Saya melepas ransel yang selalu saya bawa dan meletakkan pistol di atasnya. Akankah saya benar-benar tidak lagi menggunakan senapan yang telah saya poles dan rawat seperti bayi selama ini? Atau senapan Kozuka, yang kusembunyikan di celah bebatuan? Apakah perang benar-benar berakhir tiga puluh tahun yang lalu? Jika ya, untuk apa Shimada dan Kozuka mati? Jika yang terjadi itu benar, bukankah lebih baik jika aku mati bersama mereka?

Selama 30 tahun Onoda bersembunyi di pulau Lubang, dia dan anak buahnya telah membunuh setidaknya 30 orang Filipina dan melukai sekitar 100 lainnya. Setelah secara resmi menyerah kepada Presiden Filipina Ferdinand Marcos, Marcos memaafkan Onoda atas kejahatannya saat bersembunyi.
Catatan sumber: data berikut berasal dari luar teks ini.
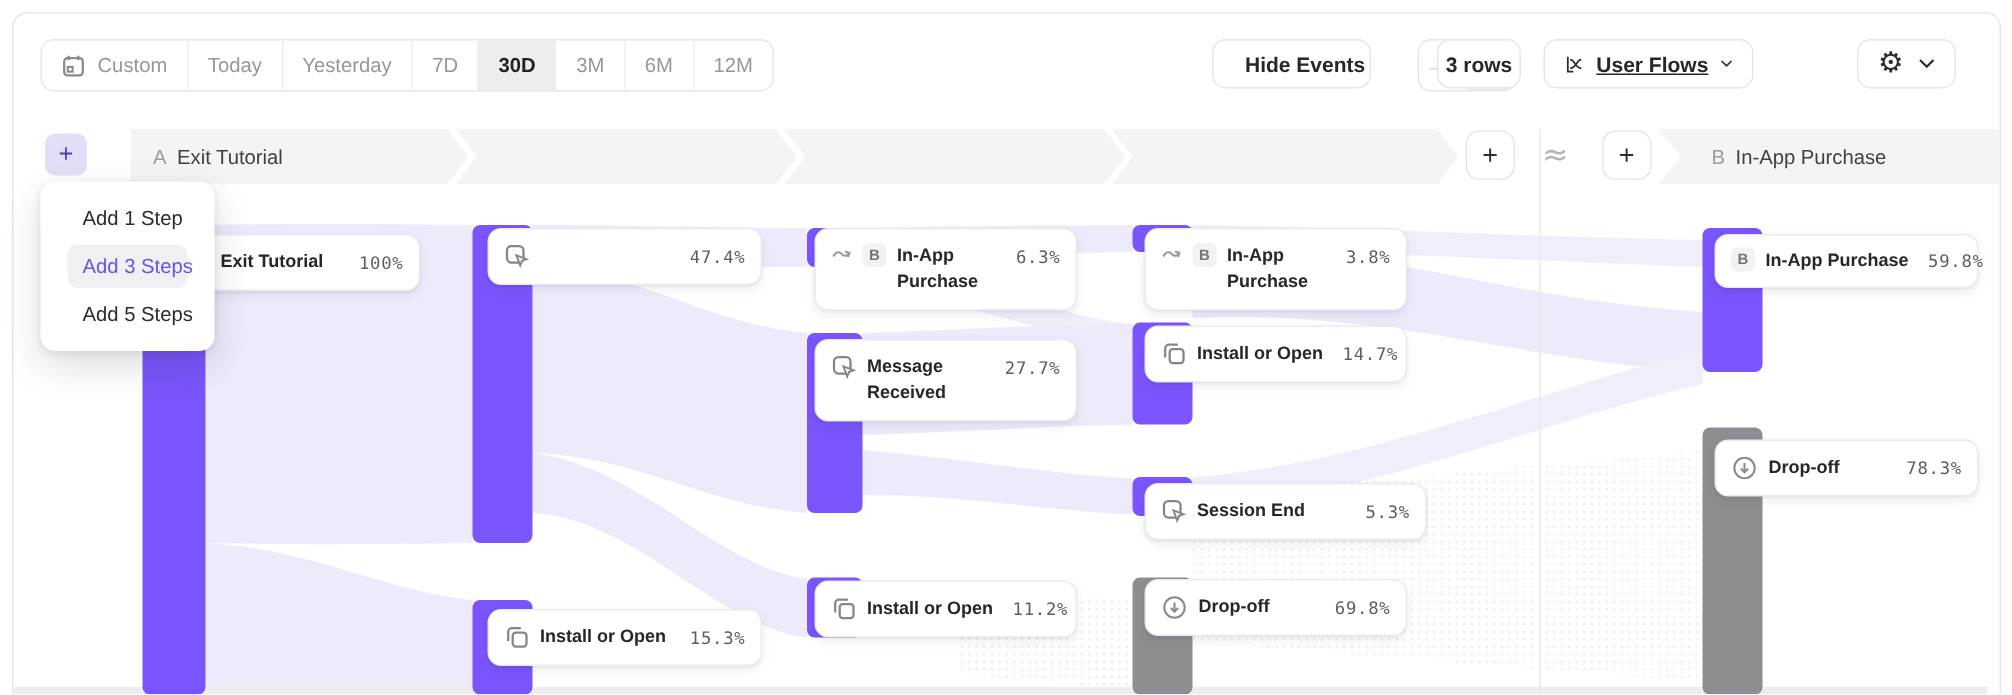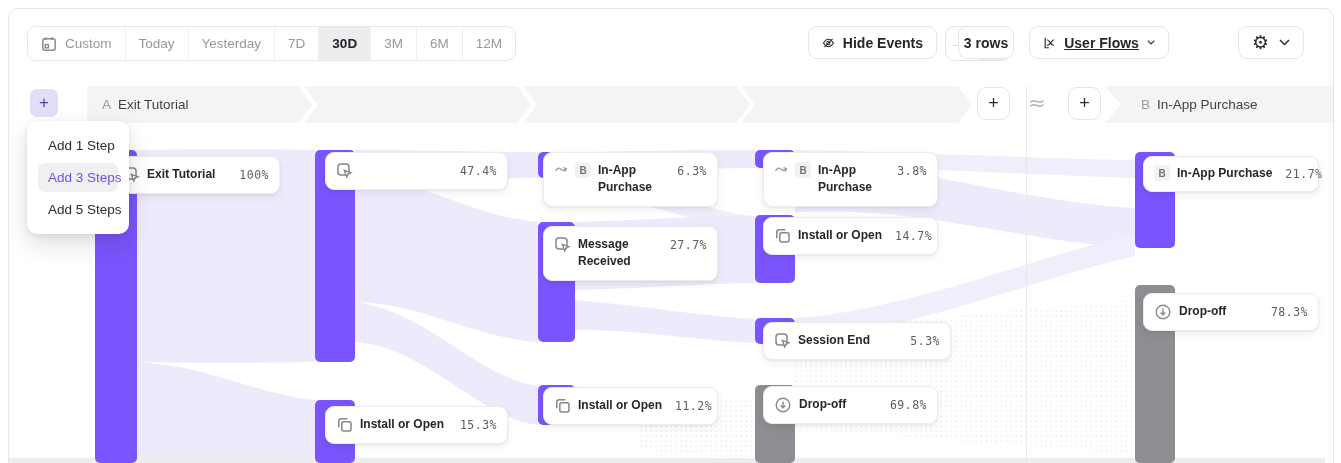--- a/index.html
+++ b/index.html
@@ -130,7 +130,7 @@
       </div>
   </div>
 
-  <div class="tbtn" style="left:808px;width:129px;">
+  <div class="tbtn" style="left:808px;width:106px;">
     <svg width="18" height="18" viewBox="0 0 18 18">
       <path d="M2 9 C4.5 5.2 7 3.8 9 3.8 C11 3.8 13.5 5.2 16 9 C13.5 12.8 11 14.2 9 14.2 C7 14.2 4.5 12.8 2 9 Z" fill="none" stroke="#2c2c31" stroke-width="1.4"></path>
       <circle cx="9" cy="9" r="2.3" fill="none" stroke="#2c2c31" stroke-width="1.4"></circle>

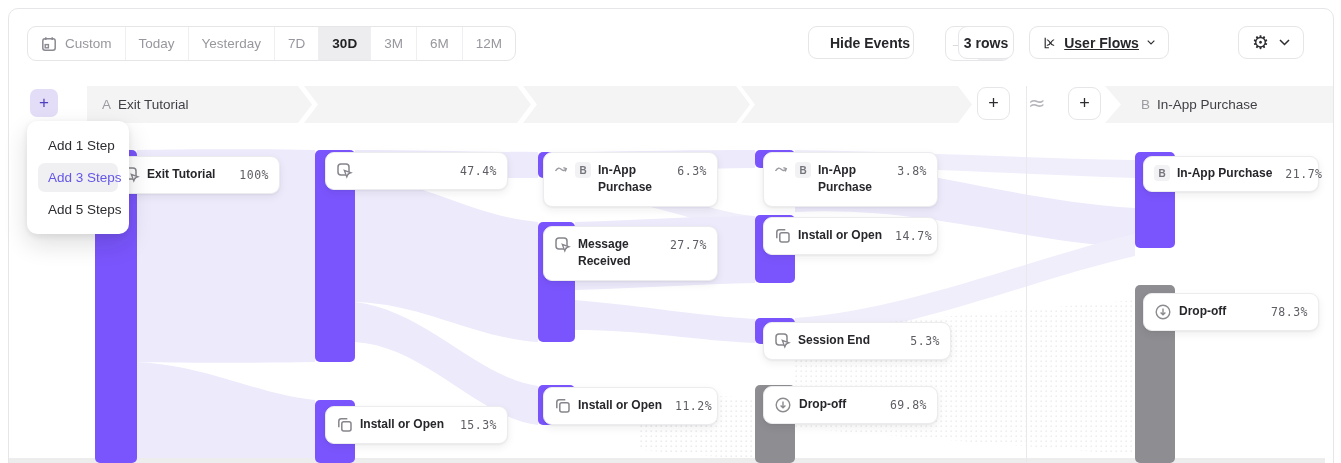--- a/index.html
+++ b/index.html
@@ -62,7 +62,7 @@
 
   
   .menu{position:absolute;left:27px;top:121px;width:92px;background:#fff;border-radius:10px;z-index:10;
-        box-shadow:0 10px 25px rgba(20,20,30,.14),0 2px 6px rgba(20,20,30,.08);padding:9px 5px;}
+        box-shadow:0 10px 25px rgba(20,20,30,.14),0 2px 6px rgba(20,20,30,.08);padding:9px 12px;}
   .mitem{padding:8px 16px;font-size:13.5px;color:#2c2c31;cursor:default;white-space:nowrap;}
   .mitem.hl{margin:2px 6px;padding:7px 10px;border-radius:7px;background:#f0eff2;color:#6457e8;}
   svg{display:block;}

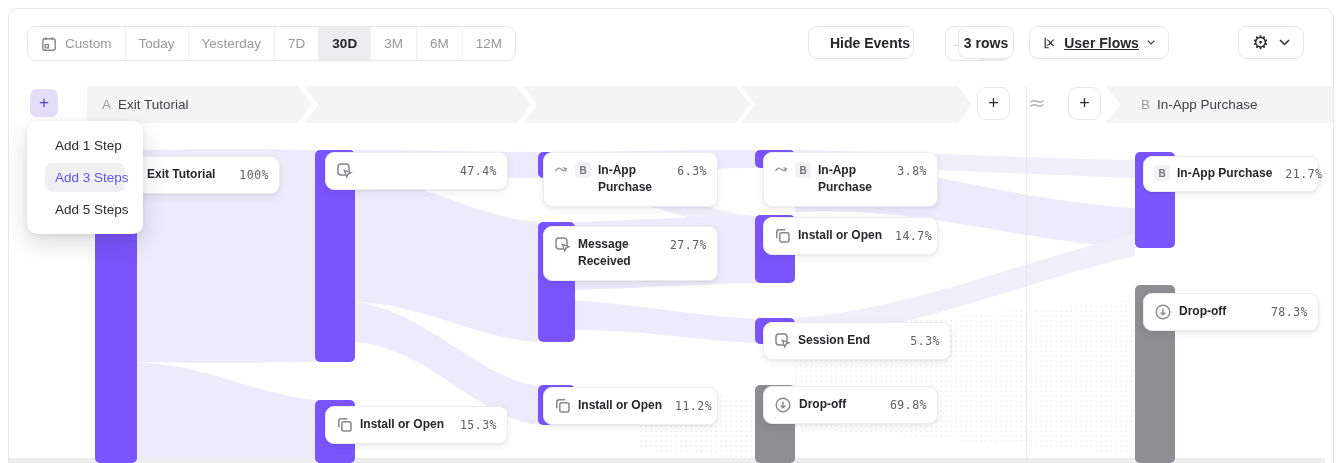--- a/index.html
+++ b/index.html
@@ -310,7 +310,7 @@
   <div class="card nw" style="left:1143px;top:156px;width:176px;padding:8px 10px;">
     <span class="bbadge">B</span>
     <span class="ctitle">In-App Purchase</span>
-    <span class="cpct">21.7%</span>
+    <span class="cpct">59.8%</span>
   </div>
 
   <div class="card nw" style="left:1143px;top:293px;width:176px;">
Ketika Onoda mencapai Jepang, dia dielu-elukan sebagai pahlawan. Kehidupan di Jepang jauh berbeda dengan saat dia meninggalkannya pada tahun 1944. Onoda membeli sebuah peternakan dan pindah ke Brasil, tetapi pada tahun 1984 dia dan istri barunya pindah kembali ke Jepang dan mendirikan perkemahan alam untuk anak-anak. Pada Mei 1996, Onoda kembali ke Filipina untuk melihat sekali lagi pulau tempat dia bersembunyi selama 30 tahun.

Pada Kamis, 16 Januari 2014, Hiroo Onoda meninggal dunia di usia 91 tahun.

Sumber dan Bacaan Lebih Lanjut

  • Hiroo Onoda, Tidak Menyerah: Perang Tiga Puluh Tahunku (New York: Kodansha International Ltd., 1974) 44.
  • Onoda, Jangan Menyerah ;75. 3. Onoda, Tidak Menyerah94. 4. Onoda, Tidak Menyerah7. 5. Onoda, Tidak Menyerah14-15.
  • “Hiroo Ibadah.” Waktu 25 Maret 1974: 42-43.
  • “Prajurit Tua Tidak Pernah Mati.” Minggu Berita 25 Maret 1974: 51-52.
  • Onoda, Hiro. Tidak Menyerah: Perang Tiga Puluh Tahun Saya. Trans. Charles S. Terry. New York: Kodansha International Ltd., 1974.
  • “Di Mana Itu Masih 1945.” Minggu Berita 6 November 1972: 58.